Koronawirus – spada liczba transakcji na rynku nieruchomości, ale rozważających zakup mieszkania nie brakuje
Rynek inwestycji w nieruchomości jest rynkiem o perspektywie długoterminowej, więc po tygodniu czy dwóch zamieszania wywołanego koronawirusem trudno jednoznacznie ocenić, jakie będą tego skutki. Zależy to od tego, jak długo potrwa okres niepewności, zawieszenia.
Z wypowiedzi np. dowódców armii amerykańskiej wynika, że do normalności wrócimy już w lipcu.
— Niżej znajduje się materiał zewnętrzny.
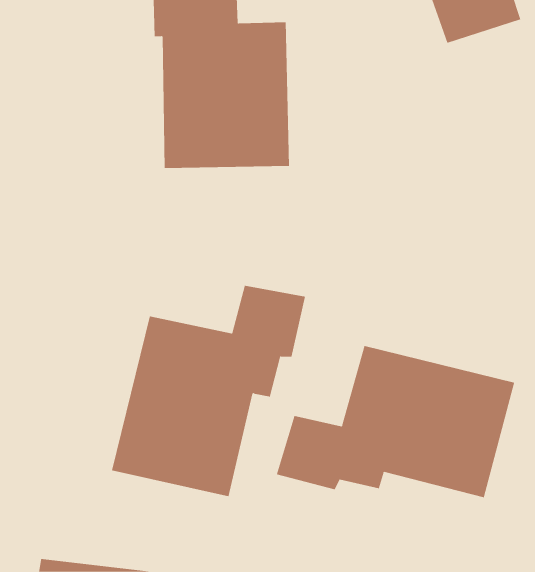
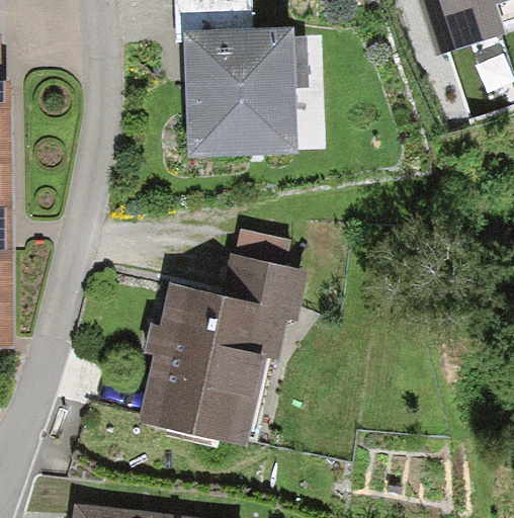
building: [276,345,515,498] -> none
Z kolei z wypowiedzi przedstawicieli naszego rządu wynika, że będzie to jeszcze szybciej. Ale na razie nie dzielmy skóry na niedźwiedziu.
Szybkich zmian nie będzie
Jak wspomniałem, rynek inwestycji mieszkaniowych to rynek o perspektywie długoterminowej. Nabywanie mieszkań, to nie jest kwestia decyzji z dziś na jutro, zakup mieszkania, wybór, załatwienie formalności to jest okres nawet do 6 miesięcy, jak pokazuje praktyka. Więc na szybkie reakcje, na szybkie zmiany zachowań na tym rynku raczej bym nie liczył.
Oczywiście dużo zależy od tego, co się wydarzy na rynku podaży nieruchomości, zwłaszcza na rynku pierwotnym. A to będzie zależało od tego, czy pracownicy na placach budów dopiszą, czy nie będą podlegali kwarantannie, z takich czy innych względów i czy mieszkania będą mogły być finalizowane.
A pamiętajmy, że rok 2019 zakończył się rekordową liczbą ukończonych mieszkań, to 207 tys. domów i mieszkań oddanych do użytkowania. Podobne były perspektywy na rok 2020.
Pierwsze dwa miesiące tego roku, czyli bardzo brak zimy spowodował, że prace zostały bardzo zaawansowane. Stąd po raz kolejny pytanie: jak długo potrwa ta nienaturalna sytuacja?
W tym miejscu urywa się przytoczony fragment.